I have spent over 30 years as a GP using scientific data to inform my decisions. The current advice on Covid-19 being issued on the NHS website is both alienating people and missing an opportunity to gain important data. My daughter is currently self-isolating with a persistent cough and instructed not to call 111, while three of her boyfriend’s family have tested positive for coronavirus.

She will not be tested, which worries her, but more importantly no one is recording this event. Without this type of information, how can the rate of spread or the percentages progressing to severe or fatal illness be calculated?

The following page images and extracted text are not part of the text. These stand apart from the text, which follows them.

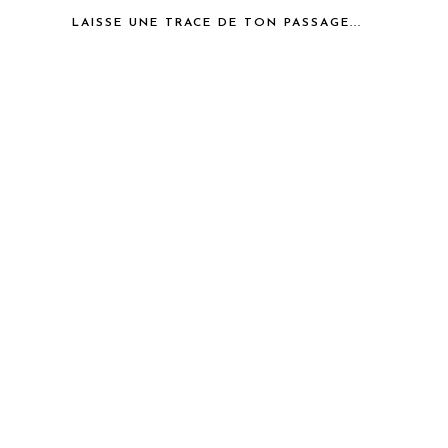
LAISSE UNE TRACE DE TON PASSAGE...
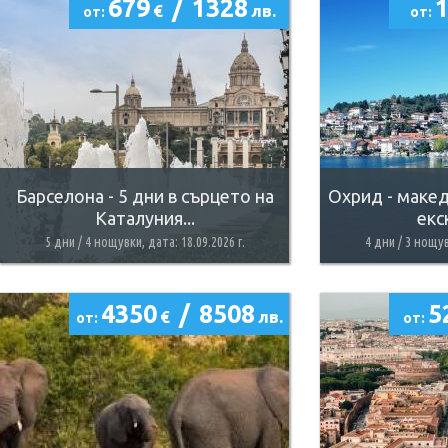
679
/
1328
€
лв.
от:
от:
Барселона - 5 дни в сърцето на
Охрид - макед
Каталуния...
екс
5 дни / 4 нощувки, дата: 18.09.2026 г.
4 дни / 3 нощув
4350
/
8508
5
€
лв.
от:
от:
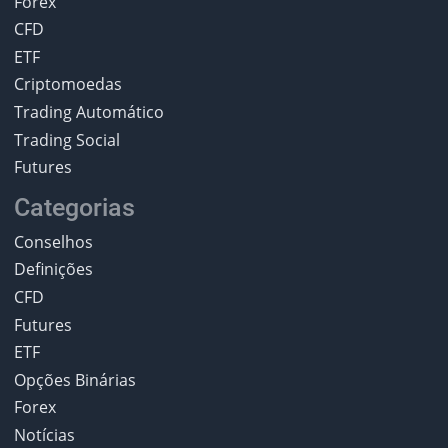
Forex
CFD
ETF
Criptomoedas
Trading Automático
Trading Social
Futures
Categorias
Conselhos
Definições
CFD
Futures
ETF
Opções Binárias
Forex
Notícias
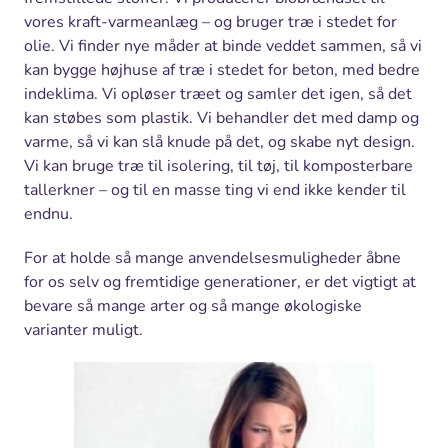
vores kraft-varmeanlæg – og bruger træ i stedet for
olie. Vi finder nye måder at binde veddet sammen, så vi
kan bygge højhuse af træ i stedet for beton, med bedre
indeklima. Vi opløser træet og samler det igen, så det
kan støbes som plastik. Vi behandler det med damp og
varme, så vi kan slå knude på det, og skabe nyt design.
Vi kan bruge træ til isolering, til tøj, til komposterbare
tallerkner – og til en masse ting vi end ikke kender til
endnu.
For at holde så mange anvendelsesmuligheder åbne
for os selv og fremtidige generationer, er det vigtigt at
bevare så mange arter og så mange økologiske
varianter muligt.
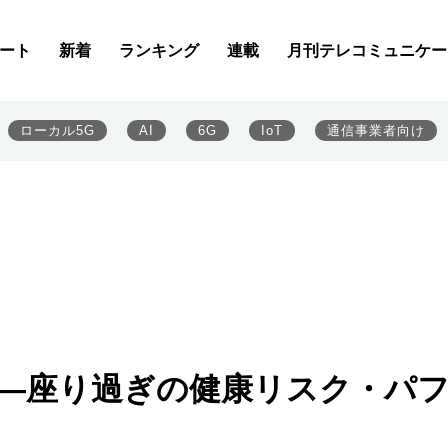
ート
新着
ランキング
連載
月刊テレコミュニケー
ローカル5G
AI
6G
IoT
通信事業者向け
――座り過ぎの健康リスク・パ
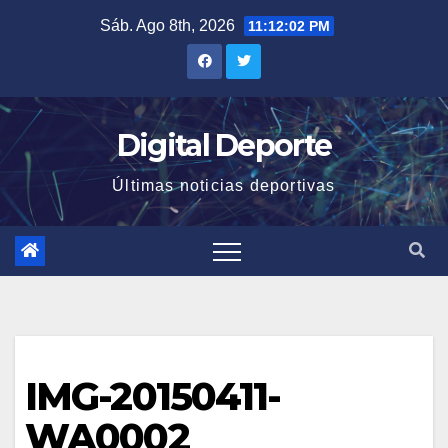
Saltar
Sáb. Ago 8th, 2026
11:12:03 PM
al
contenido
Digital Deporte
Últimas noticias deportivas
IMG-20150411-
WA0002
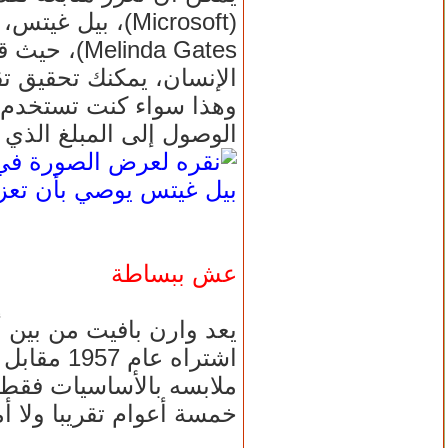
nda Gates
الإنسان، يمكنك تحقيق ت
وهذا سواء كنت تستخدم تط
الوصول إلى المبلغ الذي 
بيل غيتس يوصي بأن تعزز 
عش ببساطة
يعد وارن بافيت من بين أ
ملابسه بالأساسيات فقط، 
خمسة أعوام تقريبا ولا أ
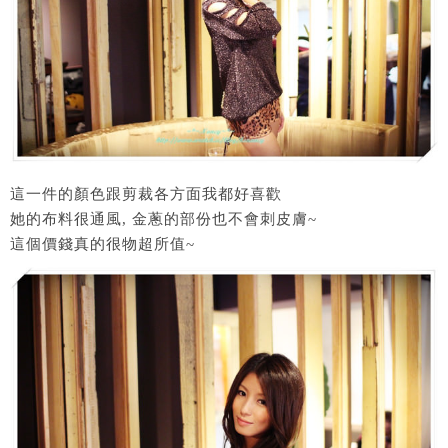
這一件的顏色跟剪裁各方面我都好喜歡
她的布料很通風, 金蔥的部份也不會刺皮膚~
這個價錢真的很物超所值~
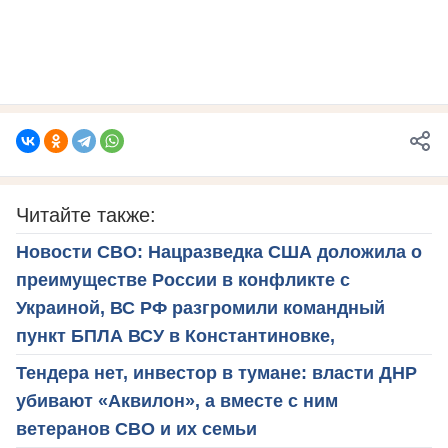
Читайте также:
Новости СВО: Нацразведка США доложила о
преимуществе России в конфликте с
Украиной, ВС РФ разгромили командный
пункт БПЛА ВСУ в Константиновке,
Тендера нет, инвестор в тумане: власти ДНР
убивают «Аквилон», а вместе с ним
ветеранов СВО и их семьи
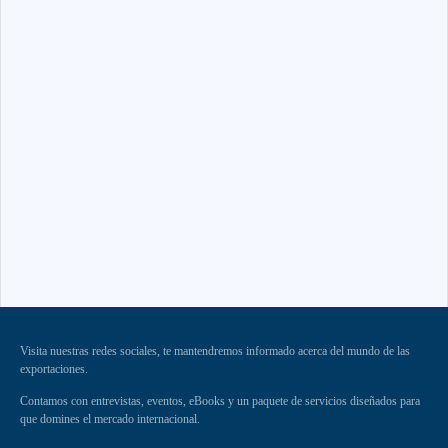
Visita nuestras redes sociales, te mantendremos informado acerca del mundo de las
exportaciones.
Contamos con entrevistas, eventos, eBooks y un paquete de servicios diseñados para
que domines el mercado internacional.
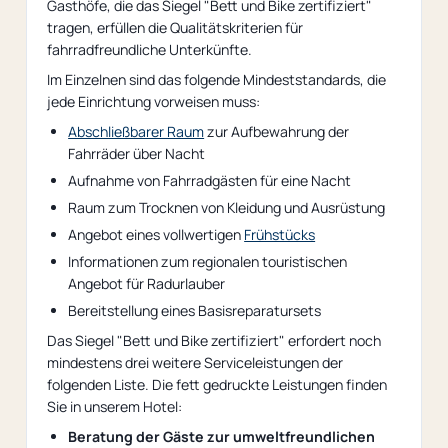
Gasthöfe, die das Siegel "Bett und Bike zertifiziert"
tragen, erfüllen die Qualitätskriterien für
fahrradfreundliche Unterkünfte.
Im Einzelnen sind das folgende Mindeststandards, die
jede Einrichtung vorweisen muss:
Abschließbarer Raum
zur Aufbewahrung der
Fahrräder über Nacht
Aufnahme von Fahrradgästen für eine Nacht
Raum zum Trocknen von Kleidung und Ausrüstung
Angebot eines vollwertigen
Frühstücks
Informationen zum regionalen touristischen
Angebot für Radurlauber
Bereitstellung eines Basisreparatursets
Das Siegel "Bett und Bike zertifiziert" erfordert noch
mindestens drei weitere Serviceleistungen der
folgenden Liste. Die fett gedruckte Leistungen finden
Sie in unserem Hotel:
Beratung der Gäste zur umweltfreundlichen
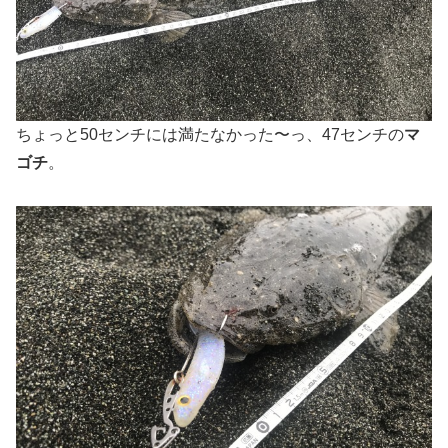
ちょっと50センチには満たなかった〜っ、47センチの
マ
ゴチ
。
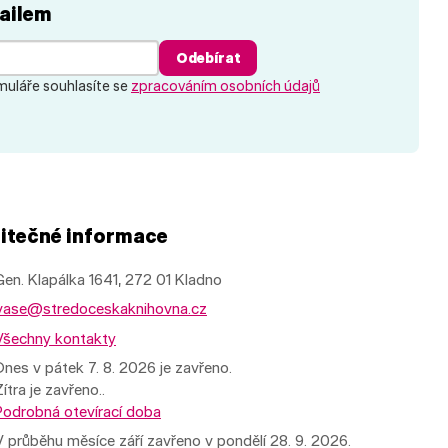
ailem
Odebírat
uláře souhlasíte se
zpracováním osobních údajů
itečné informace
Gen. Klapálka 1641, 272 01 Kladno
vase@stredoceskaknihovna.cz
Všechny kontakty
Dnes v pátek 7. 8. 2026 je zavřeno.
Zítra je zavřeno..
Podrobná otevírací doba
V průběhu měsíce září zavřeno v pondělí 28. 9. 2026.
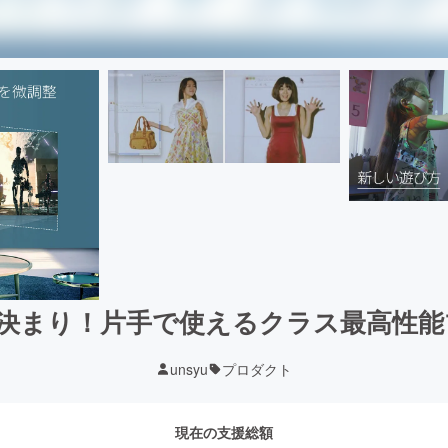
決まり！片手で使えるクラス最高性能プ
unsyu
プロダクト
現在の支援総額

A simple website linked to the NHS advice page, to register that you are self-isolating, with a few questions on demographics and symptoms, would be better than nothing. Without data there is no science and without scientific evidence medicine is at best just a guess.
Dr Jeremy Lockwood
Chale Green, Isle of Wight

The government’s decision to stop testing people with mild symptoms for coronavirus seems shortsighted. Surely it is useful to know whether individuals have the virus, however mild? In our school of 550 pupils, on Tuesday this week we had 147 absent, 50 of them displaying flu-like symptoms, with the remainder self-isolating because they were not sure whether they had been exposed to Covid-19. In any school there are many children with illnesses that compromise their immunity who are being put at risk because they do not know if they need to self-isolate. There are members of staff in their late 50s and 60s or with underlying health problems to be considered too.

Last week the government said the NHS would get whatever it needed to cope with coronavirus; more testing should be on the shopping list.